Use the NOT operator (is it '!'?)

if (!($year & 1)) {...

if($year & 1) {}

It's not doing anything because there's no code in the if block

for($i = 0;$i < 11;$i++)
{
if($i & 1) echo 1;
else echo 2;
}

if ($year % 2 == 0) { 
 // year is even 
} else { 
 // year is odd 
}

Most of the above suggestions retain the key problem with this script. I don't want PHP to do anything if the number is odd.

I tried the NOT operator but without the brackets. It did not work. Just tried it again as listed above and it worked!

Thank you PCink!

No problem.
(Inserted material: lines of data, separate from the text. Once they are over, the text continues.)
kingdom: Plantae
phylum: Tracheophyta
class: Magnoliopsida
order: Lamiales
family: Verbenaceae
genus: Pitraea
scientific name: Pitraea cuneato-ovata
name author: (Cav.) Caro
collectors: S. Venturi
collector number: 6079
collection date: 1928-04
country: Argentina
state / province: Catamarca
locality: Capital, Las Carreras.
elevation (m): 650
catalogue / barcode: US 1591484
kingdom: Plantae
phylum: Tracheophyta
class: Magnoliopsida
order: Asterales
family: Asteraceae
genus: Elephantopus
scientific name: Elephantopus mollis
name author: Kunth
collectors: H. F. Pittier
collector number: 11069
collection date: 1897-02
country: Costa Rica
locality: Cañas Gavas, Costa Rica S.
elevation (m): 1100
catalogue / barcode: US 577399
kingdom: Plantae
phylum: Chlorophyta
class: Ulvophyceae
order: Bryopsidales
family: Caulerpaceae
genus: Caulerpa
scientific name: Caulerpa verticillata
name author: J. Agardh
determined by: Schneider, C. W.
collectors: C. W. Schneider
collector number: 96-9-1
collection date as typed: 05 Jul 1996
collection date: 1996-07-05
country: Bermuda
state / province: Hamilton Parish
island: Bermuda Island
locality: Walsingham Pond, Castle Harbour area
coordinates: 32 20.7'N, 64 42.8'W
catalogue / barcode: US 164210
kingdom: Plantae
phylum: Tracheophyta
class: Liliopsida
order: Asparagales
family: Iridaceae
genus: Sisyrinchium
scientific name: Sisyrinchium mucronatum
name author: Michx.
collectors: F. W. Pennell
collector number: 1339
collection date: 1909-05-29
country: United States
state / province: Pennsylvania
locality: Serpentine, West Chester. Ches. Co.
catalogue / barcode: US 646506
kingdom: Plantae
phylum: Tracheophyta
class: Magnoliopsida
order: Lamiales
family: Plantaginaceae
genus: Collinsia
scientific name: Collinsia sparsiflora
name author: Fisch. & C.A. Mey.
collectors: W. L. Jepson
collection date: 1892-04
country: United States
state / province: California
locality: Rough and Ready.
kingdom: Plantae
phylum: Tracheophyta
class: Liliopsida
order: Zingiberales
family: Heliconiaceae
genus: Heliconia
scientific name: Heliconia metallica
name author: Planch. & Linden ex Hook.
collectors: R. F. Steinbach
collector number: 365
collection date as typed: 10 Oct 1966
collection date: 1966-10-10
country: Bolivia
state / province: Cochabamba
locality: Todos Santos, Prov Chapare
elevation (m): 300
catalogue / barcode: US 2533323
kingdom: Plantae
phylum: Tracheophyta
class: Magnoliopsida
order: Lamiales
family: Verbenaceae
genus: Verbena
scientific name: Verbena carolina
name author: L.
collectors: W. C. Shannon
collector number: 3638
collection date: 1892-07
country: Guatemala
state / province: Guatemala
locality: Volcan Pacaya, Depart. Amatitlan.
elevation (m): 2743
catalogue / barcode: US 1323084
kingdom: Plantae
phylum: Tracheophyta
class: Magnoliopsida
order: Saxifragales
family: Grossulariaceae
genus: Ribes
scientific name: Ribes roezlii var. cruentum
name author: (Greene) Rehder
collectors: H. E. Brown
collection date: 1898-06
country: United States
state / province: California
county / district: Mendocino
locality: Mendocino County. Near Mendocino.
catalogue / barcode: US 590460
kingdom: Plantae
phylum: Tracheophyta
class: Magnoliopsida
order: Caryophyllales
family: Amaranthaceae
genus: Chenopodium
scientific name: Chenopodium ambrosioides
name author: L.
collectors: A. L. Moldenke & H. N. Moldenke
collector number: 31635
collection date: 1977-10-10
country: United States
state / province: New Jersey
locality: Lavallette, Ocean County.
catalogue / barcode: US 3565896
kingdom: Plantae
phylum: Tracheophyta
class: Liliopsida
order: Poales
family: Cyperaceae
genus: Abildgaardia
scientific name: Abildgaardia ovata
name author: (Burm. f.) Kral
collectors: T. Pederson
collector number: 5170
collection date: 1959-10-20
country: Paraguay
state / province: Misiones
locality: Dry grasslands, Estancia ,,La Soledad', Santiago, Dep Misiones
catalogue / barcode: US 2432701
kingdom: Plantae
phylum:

The NOT operator is probably one of the most under-used facilities available to programmers. I must confess, I don't use it often!

dcrombie's solution is what you are looking for Hester.

Not it is NOT. That still uses two statements - one is executed when the number is even, one when it is odd. But I only need one statement to run.

I consider this discussion closed. Thanks to everyone for their help.

Hope you check back, Hester: here's the code you need:

if ($year % 2) {
# It'd odd
}

But I want to test ONLY for an EVEN number.

> if (!($year & 1))

PCInk was on the ball I think, that code equates to "a number that is not odd" and only checks for that.

opposite of if($year & 1)

if (!$year%2){
// it's even, so do something.
}

the "%" is called a "MOD" operator. "a%b" returns the remainder of "a/b". if a is even, the remainder of a/2 is 0. If a is odd, a%2 it returns 1. thus the condition "!a%2" is true if a is an even number.

that little nugget of code is very good at doing table rows in alternating colours.

good luck

>>Not it is NOT. That still uses two statements

dcrombie's works fine as posted just remove the else if you don't need it

if ($year % 2 == 0) {
// year is even
}

modulus [ca.php.net]

You guys are cracking me up on discussing such a simple concept for so long. Both ways work just fine. I'd say the bitwise operator is faster but at this level who cares?

whatever gets us all through the day ;)

>>Not it is NOT. That still uses two statements
dcrombie's works fine as posted just remove the else if you don't need it
if ($year % 2 == 0) {
// year is even
}

Oh, I am appalled - the above has 3 lines in it, not one! (etc)

How about:

print($year%2?'odd':'even');

or you might try this gem:

function do_something_only_if_year_is_even($year){
 $evenness_quotient=2;
 $dividend=$year/$evenness_quotient;
 if($dividend==floor($dividend)){
 print("something");
 }
}

>>or you might try this gem:

how beautifully verbose ;)

make the 3 lines one then

if ($year % 2 == 0) echo "we're even";

:)

think Timotheos is laughing harder?

or you might try this gem:

function do_something_only_if_year_is_even($year){
$evenness_quotient=2;
$dividend=$year/$evenness_quotient;
if($dividend==floor($dividend)){
print("something");
}
}

Oh, I didn't realize the thread had switched to java

*ducking out of the way*

I've got your jsp right here [webmasterworld.com] ;)

jatar_k:: LOL oh thank you - what a wonderful way to end my Friday!

(I'm in a constant battle with Java zealots who are always telling me how much better Java is than this or that (esp PHP and Perl which really annoys me) I get some small satisfaction at how much of our company is glued together by my Perl scripts (and bourne shell and PHP to a lesser extent))

dcrombie's works fine as posted just remove the else if you don't need it

Sorry, I got it wrong. I thought the even check was last so it had a redundant odd check first, but it was the other way round.